Elizabeth Irene Beasley (1904-1980), known as Irene Beasley, American composer, singer, and radio personality, was born in 1904 in Whitehaven, Tennessee. Her family moved to Amarillo, Texas, when Irene was six years old. Beasley spent summers with her maternal grandmother in Plum Point, Mississippi. It was her grandmother Holmes who gave Beasley her first piano lessons and stimulated Beasley's lifelong love of music. Her mother died when Beasley was twelve years old, and she became close to her grandparents and aunt and uncle in Memphis, Tennessee. Though her father, James Neel Beasley, was a modest planter when Beasley was born, he became a wealthy grain and oil man in Amarillo.
Irene Beasley attended Sweet Briar College in Virginia and taught all subjects in county elementary schools in Mississippi and Tennessee. She later went to Memphis to teach math, music, and business management at a junior high school.
While teaching, Beasley spent her free time and vacations selling records at a phonograph store and promoted songs by singing them at a five-and-ten. Beasley soon began writing her own songs. Her first song, "If I Could Only Stop Dreaming," written about an older man over whom she had had a youthful crush, was published by her father. Beasley found a piano player with a radio show to broadcast the song. He did so, on the condition that Beasley sang. This led to her radio debut in Memphis in 1928. She sang on the radio in Memphis through 1928, then performed for a year in Chicago theaters, studios, and clubs. She came to New York City in 1929 and was signed by the Columbia Broadcasting System. Beasley performed in nightclubs and vaudeville houses throughout the country and starred in the musical comedy Thumbs Up.
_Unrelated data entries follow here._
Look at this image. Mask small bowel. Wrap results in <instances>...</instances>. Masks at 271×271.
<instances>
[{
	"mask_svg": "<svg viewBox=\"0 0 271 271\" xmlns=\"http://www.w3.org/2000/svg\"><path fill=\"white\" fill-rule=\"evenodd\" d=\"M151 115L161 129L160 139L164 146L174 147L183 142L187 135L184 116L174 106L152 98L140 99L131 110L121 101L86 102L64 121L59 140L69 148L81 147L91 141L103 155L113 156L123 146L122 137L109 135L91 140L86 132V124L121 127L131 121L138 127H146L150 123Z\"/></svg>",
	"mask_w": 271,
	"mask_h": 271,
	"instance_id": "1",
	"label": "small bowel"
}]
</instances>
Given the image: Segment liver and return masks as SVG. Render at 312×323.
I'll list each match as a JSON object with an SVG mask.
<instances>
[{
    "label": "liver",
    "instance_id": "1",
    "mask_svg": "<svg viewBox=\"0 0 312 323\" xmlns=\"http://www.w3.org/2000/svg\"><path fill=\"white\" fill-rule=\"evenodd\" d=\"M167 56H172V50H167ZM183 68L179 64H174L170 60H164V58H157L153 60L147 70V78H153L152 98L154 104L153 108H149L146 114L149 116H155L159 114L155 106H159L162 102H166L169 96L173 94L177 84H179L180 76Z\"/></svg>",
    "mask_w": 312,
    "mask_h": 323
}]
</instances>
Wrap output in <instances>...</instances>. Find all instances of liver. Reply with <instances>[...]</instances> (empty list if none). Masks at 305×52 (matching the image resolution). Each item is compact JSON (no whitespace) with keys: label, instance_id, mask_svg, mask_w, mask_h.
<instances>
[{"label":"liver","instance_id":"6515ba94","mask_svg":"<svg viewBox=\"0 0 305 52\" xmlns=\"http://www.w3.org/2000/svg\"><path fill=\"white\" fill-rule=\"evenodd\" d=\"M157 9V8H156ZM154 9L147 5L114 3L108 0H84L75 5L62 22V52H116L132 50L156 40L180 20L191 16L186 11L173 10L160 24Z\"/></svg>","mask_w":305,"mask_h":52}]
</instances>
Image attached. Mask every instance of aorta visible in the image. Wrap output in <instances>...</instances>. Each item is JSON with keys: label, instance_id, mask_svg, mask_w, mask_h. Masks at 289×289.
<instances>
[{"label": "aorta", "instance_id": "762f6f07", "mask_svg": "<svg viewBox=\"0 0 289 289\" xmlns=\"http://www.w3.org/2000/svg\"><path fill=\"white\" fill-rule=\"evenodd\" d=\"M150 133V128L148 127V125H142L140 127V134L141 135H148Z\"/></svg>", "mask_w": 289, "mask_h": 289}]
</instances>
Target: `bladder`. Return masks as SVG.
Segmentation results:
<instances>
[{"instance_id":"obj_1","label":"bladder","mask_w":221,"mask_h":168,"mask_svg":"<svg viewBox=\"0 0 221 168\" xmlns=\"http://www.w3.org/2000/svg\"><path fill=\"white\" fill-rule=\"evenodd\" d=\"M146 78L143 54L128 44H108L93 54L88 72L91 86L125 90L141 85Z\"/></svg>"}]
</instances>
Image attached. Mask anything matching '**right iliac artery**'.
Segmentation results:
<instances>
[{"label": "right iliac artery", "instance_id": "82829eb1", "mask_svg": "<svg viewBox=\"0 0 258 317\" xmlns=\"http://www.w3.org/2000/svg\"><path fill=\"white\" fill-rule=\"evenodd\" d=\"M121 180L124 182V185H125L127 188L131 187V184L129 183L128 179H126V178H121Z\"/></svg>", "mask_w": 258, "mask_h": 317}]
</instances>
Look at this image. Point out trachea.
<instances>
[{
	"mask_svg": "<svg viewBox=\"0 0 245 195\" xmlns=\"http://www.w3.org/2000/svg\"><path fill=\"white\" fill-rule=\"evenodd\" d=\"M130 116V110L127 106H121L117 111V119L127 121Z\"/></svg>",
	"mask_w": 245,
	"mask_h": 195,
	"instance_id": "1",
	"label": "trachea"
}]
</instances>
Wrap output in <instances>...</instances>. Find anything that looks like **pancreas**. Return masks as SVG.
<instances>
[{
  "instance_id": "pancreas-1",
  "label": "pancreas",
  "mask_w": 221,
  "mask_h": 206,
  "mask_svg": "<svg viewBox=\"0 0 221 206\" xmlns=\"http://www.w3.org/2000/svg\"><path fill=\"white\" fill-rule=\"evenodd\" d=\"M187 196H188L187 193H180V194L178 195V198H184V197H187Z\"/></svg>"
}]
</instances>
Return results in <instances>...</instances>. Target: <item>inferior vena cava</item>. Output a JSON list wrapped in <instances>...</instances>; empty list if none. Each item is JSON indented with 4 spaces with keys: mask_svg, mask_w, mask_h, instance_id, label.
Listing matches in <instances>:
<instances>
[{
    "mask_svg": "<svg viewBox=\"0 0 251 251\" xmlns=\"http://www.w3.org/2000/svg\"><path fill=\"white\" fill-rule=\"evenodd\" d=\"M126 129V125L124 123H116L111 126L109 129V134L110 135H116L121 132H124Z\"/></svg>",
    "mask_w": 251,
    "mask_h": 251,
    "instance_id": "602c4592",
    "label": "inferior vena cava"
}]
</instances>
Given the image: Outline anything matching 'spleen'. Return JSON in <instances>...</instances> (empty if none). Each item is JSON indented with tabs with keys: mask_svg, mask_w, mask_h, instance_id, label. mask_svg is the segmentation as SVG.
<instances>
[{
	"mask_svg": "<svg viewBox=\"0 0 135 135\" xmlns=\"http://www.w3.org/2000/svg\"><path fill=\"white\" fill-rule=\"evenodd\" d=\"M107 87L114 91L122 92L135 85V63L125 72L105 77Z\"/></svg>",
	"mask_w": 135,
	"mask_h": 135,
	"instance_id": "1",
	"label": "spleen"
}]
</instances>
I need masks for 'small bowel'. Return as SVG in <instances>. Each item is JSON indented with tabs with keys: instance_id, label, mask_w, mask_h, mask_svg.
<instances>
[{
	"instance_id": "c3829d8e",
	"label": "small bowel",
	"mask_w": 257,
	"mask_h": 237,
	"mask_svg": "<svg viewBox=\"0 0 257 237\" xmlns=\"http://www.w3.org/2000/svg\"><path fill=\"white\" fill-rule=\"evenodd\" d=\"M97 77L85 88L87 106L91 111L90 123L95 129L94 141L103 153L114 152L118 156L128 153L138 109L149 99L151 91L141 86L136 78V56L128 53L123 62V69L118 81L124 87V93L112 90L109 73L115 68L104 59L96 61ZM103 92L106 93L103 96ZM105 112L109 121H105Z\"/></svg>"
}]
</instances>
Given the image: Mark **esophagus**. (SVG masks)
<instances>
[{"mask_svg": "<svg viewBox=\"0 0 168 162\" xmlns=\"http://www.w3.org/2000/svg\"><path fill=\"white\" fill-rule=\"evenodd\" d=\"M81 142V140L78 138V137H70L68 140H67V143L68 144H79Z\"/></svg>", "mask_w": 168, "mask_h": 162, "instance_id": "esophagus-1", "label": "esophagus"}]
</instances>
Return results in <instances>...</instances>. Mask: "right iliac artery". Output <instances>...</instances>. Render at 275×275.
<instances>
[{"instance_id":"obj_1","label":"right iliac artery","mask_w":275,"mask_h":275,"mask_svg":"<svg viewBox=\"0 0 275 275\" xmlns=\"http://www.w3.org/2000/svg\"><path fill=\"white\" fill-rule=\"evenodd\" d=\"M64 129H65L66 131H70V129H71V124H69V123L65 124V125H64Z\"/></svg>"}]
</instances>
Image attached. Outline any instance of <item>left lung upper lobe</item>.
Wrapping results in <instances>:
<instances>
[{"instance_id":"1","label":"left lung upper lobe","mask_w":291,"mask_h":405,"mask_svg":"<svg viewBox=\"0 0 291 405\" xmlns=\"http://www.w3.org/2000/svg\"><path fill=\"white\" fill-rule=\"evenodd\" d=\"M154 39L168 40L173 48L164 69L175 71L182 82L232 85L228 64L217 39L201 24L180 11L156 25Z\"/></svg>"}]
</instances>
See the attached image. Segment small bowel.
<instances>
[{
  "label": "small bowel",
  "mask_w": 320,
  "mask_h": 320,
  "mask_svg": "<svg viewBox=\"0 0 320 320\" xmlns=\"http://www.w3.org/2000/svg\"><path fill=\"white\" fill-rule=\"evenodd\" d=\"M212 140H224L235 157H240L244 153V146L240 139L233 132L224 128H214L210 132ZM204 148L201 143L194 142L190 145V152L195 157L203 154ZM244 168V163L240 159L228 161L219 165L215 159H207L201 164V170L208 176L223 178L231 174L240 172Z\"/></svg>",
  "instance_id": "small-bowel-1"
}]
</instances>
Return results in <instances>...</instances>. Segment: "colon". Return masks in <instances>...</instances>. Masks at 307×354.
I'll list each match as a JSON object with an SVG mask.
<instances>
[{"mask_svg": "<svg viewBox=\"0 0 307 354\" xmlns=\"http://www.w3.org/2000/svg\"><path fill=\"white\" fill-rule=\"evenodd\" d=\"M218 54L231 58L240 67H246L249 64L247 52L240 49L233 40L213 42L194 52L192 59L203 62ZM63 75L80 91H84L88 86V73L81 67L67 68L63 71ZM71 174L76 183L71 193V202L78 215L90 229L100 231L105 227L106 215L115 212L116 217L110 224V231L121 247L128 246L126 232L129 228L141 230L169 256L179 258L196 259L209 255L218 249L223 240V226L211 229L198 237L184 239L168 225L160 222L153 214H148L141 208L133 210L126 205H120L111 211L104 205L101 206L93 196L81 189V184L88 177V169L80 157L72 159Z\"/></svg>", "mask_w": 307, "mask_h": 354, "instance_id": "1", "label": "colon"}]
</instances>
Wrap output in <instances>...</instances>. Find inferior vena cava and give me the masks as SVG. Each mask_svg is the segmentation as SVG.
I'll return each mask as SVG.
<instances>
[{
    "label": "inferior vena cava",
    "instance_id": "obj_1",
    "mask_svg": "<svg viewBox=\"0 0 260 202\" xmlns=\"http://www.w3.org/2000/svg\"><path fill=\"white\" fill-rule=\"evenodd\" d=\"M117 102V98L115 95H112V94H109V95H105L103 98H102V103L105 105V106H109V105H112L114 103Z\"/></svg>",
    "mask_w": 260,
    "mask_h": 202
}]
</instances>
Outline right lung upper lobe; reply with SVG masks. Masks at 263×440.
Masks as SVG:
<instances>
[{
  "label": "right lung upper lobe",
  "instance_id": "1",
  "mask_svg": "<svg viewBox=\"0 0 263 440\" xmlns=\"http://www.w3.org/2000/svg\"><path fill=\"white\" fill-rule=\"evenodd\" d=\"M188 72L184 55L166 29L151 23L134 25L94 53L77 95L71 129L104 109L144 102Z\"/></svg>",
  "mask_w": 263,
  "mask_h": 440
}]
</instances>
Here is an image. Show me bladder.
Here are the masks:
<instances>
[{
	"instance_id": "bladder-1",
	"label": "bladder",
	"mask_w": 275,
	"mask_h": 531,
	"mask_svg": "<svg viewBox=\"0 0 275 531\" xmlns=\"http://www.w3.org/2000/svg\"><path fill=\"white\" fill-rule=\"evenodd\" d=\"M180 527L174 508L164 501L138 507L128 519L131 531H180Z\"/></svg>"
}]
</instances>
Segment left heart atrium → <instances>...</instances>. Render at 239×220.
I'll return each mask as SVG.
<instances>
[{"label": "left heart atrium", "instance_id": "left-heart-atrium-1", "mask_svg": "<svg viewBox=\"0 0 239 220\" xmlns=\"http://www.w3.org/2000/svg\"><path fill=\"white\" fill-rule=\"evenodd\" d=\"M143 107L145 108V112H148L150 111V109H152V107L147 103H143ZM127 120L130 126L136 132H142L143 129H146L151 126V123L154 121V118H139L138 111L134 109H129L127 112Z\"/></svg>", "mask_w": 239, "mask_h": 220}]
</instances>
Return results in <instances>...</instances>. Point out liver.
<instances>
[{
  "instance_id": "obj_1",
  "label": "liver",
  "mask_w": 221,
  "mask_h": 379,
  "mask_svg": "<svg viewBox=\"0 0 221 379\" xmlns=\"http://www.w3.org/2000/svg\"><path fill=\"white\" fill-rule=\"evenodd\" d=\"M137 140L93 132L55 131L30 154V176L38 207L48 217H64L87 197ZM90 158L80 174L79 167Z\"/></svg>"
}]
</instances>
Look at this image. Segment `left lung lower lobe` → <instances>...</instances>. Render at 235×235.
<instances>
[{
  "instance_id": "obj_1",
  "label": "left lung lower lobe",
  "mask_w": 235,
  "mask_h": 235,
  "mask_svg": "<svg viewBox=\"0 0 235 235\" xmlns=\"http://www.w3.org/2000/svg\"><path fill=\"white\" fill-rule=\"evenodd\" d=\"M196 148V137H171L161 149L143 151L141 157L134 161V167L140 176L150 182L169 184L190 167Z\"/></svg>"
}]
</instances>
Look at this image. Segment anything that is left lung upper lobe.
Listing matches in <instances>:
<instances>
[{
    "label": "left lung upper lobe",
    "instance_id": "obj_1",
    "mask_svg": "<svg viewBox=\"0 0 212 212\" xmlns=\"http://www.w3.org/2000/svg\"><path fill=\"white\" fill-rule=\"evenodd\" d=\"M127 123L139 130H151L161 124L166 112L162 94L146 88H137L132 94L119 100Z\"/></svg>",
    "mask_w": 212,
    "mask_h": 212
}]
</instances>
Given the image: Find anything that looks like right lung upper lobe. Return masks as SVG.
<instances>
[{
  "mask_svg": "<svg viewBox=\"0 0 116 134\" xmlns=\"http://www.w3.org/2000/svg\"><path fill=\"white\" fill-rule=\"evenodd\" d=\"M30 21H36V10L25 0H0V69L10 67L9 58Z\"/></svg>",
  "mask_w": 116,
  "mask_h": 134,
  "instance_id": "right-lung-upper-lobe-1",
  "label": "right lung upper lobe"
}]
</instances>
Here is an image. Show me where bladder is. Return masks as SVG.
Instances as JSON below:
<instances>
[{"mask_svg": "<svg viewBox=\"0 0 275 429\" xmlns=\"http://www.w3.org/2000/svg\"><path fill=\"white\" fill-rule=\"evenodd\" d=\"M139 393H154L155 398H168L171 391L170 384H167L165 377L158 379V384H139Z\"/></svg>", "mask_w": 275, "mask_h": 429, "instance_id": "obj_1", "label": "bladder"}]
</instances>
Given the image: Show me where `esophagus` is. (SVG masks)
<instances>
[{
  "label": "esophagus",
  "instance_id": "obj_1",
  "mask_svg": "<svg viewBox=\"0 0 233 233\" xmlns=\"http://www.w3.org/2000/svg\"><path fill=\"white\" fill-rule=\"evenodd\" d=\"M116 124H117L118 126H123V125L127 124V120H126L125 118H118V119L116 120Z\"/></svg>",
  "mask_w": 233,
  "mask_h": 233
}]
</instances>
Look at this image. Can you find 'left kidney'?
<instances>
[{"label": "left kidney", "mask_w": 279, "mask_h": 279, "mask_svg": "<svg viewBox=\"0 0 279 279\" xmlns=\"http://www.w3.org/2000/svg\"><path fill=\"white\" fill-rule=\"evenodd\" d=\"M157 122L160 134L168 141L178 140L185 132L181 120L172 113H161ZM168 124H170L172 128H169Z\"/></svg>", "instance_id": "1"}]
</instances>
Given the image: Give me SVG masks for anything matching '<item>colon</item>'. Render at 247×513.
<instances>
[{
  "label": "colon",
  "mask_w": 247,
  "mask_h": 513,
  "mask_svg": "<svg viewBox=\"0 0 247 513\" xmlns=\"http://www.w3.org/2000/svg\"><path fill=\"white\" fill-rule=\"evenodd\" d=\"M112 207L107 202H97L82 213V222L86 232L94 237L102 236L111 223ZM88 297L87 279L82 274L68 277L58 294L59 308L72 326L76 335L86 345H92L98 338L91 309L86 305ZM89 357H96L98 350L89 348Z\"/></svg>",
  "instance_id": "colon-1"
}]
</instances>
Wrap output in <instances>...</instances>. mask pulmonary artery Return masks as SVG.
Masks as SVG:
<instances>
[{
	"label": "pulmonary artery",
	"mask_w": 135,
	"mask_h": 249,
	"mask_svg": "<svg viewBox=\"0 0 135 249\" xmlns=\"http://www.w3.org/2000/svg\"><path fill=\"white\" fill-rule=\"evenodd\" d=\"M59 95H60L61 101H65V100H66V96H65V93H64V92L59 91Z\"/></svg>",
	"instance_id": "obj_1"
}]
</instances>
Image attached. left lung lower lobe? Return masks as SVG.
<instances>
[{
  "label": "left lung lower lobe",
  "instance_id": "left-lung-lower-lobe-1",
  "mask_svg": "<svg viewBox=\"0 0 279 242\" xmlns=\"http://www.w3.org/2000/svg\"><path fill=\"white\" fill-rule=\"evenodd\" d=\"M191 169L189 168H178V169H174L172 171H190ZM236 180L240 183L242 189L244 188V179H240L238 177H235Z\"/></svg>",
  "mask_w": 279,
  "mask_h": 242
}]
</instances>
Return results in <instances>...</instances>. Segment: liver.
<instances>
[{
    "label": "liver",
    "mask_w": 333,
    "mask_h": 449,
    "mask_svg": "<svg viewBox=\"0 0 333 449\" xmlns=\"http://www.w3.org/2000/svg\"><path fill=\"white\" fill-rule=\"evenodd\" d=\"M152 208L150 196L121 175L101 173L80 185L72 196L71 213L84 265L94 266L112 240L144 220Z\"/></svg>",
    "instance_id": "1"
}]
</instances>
Irene Beasley's radio career was long and varied. Due to her height, she became known as the "long, tall gal from Dixie." Beasley starred in a number of radio series including Old Dutch Cleanser series, Mennen's Sports Slants (co-starring with Ted Husing), La Palina Cigars (co-starring Guy Lombardo) and the Armour Star Hour. She produced and wrote a children's radio series entitled Aunt Zelena. In 1934, she was voted "Queen of Radio" in a national radio magazine contest.
However, she achieved her greatest success and celebrity as part of the series Grand Slam, a musical quiz show that ran on CBS between 1943 and 1953. Grand Slam was conceived, written, designed, produced, and emceed by Beasley. The show was the first to allow radio listeners to compete along with the studio audience on equal terms. Grand Slam began as a CBS Wesson Oil feature in the late afternoons, but became a five-day-a-week morning show for Continental Baking. By the 1940s, Beasley owned a corn and cotton plantation in Mississippi. After her radio career, she opened a real estate office in Ardsley, N.Y., which she operated until 1977. She died of pneumonia on January 7, 1980 at the age of 75.